In the study, researchers evaluated the bone health of 49 girls between the ages of 9 and 13 years. Twenty-six of the girls were elite rhythmic gymnasts who had trained for at least two years, and 23 girls had only physical-education related activity.

Researchers measured volumetric bone density, bone mineral content and cortical thickness (the outer shell of the bone) in each girl and found that girls who had undergone intensive rhythmic gymnastic training had increased cortical thickness and bone strength.

Jewellery, kitchen, not  all that modern

While special abilities like symbolic art, abstract thinking, and highly organised societies might make us pretty special, evidence has proved that these traits of modern human behaviour may have existed in earlier hominids too.

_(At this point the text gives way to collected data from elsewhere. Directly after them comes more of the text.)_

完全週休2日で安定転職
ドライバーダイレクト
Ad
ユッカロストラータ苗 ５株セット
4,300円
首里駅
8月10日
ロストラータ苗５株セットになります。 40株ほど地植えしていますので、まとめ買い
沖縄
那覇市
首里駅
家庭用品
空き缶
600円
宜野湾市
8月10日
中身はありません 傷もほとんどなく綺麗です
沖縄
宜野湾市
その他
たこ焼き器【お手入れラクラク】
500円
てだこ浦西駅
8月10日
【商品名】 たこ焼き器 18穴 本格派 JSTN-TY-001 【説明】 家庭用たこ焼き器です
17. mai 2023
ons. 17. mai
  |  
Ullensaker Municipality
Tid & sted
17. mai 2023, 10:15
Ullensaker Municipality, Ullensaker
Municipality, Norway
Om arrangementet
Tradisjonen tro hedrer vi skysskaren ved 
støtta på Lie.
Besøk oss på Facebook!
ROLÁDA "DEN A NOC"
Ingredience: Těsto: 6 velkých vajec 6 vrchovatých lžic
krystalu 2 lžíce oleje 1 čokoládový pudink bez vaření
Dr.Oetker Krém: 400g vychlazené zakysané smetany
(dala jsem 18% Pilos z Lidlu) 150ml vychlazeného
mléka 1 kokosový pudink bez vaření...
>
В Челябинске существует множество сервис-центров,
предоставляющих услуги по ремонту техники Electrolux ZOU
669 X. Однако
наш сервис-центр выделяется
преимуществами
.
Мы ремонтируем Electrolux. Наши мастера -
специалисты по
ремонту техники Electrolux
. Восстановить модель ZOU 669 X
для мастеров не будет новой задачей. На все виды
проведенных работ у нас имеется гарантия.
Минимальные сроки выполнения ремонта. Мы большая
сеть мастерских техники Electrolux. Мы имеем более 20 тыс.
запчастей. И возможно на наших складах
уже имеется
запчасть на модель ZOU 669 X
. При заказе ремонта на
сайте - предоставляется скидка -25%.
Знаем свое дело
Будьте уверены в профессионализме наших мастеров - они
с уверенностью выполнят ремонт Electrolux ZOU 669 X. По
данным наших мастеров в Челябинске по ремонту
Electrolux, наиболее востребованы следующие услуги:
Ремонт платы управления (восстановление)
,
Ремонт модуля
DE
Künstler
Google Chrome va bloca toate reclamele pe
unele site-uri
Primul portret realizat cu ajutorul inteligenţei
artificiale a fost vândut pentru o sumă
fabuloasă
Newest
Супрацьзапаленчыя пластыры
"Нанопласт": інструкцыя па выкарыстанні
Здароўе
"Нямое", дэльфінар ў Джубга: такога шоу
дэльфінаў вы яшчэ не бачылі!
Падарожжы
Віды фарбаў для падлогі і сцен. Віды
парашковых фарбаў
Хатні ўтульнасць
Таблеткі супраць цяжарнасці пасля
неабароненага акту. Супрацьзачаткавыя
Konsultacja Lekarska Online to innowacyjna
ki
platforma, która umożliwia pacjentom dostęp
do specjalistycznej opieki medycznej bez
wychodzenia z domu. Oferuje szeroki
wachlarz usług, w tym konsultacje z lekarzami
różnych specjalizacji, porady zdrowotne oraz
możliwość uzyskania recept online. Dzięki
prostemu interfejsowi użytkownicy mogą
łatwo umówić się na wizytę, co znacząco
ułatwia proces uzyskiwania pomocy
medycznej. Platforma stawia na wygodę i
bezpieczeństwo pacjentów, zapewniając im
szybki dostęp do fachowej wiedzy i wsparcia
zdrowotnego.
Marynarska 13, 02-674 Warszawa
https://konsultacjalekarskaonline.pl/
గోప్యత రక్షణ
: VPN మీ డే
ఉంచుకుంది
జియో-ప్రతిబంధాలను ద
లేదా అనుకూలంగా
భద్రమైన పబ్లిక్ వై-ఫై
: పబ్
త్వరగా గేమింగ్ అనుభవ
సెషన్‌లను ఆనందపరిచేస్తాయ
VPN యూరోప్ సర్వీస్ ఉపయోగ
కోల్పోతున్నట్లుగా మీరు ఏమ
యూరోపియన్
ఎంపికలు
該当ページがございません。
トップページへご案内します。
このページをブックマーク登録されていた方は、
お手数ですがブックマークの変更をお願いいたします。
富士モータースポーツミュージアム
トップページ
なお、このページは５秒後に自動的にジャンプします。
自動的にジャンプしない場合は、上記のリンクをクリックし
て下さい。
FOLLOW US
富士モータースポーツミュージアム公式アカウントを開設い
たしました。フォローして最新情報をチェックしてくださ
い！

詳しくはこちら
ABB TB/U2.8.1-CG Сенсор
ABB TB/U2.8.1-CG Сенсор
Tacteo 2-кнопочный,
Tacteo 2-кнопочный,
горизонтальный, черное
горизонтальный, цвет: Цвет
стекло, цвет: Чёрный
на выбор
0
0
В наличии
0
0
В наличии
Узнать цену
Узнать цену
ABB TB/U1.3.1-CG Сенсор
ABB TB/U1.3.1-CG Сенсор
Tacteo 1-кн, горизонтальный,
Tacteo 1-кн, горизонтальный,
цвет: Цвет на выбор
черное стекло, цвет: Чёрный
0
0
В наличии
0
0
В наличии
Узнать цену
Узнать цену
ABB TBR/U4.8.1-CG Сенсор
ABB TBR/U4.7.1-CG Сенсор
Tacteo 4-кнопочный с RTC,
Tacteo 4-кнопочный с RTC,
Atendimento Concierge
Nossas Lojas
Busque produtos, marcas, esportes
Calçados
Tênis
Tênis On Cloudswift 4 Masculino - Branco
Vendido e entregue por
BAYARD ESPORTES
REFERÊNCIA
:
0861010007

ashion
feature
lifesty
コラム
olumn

In Spanish caves once occupied by Neanderthals, archaeologist Joao Zilhao of the University of Bristol unearthed punctured scallop shells crusted with mineral pigments, which was actually Neanderthal jewellery.

Body ornaments had been found at Neanderthal camps before, but they dated to near the period when Neanderthals shared Europe with modern humans.

However, most of the relics found by Zilhao date to 50,000 years ago, 10,000 years before the first modern humans arrived.

The Neanderthals can finally get clear credit for their artistry, he said. In fact, a 7,90,000-year-old hominid settlement in northern Israel, excavated by archaeologists from the Hebrew University of Jerusalem, appears to have been divided into distinct functional spaces, with a hearthside food preparation area and a spot dedicated to flint tool making.

Researchers had thought that only Homo sapiens had such well-configured living spaces.
Now it seems that far earlier humans kept orderly homes.

Trial for inhalable measles vaccine offers new hope

A dry powder, inhalable vaccine developed for measles prevention and slated for human clinical trials later this year in India, could also help pave the way for the inexpensive treatment of a range of other illnesses, say researchers.

The vaccine, developed by a team led by Robert Sievers, University of Colorado, Boulder, involves mixing ‘supercritical’ carbon dioxide with a weakened form of the measles virus.
The process produces microscopic bubbles and droplets that are dried to make the inhalable powder, which is dispensed into the mouths of patients using a small, cylindrical plastic sack with an opening like the neck of a plastic water bottle. “One of our primary goals of this project is to get rid of needles and syringes, because they frighten some people, they hurt, they can transmit diseases and there are issues with needle disposal,” Sievers said.

With the new technology, the inhaled powder is sent directly into the lungs, a good target since measles attacks through the respiratory tract, Sievers explained.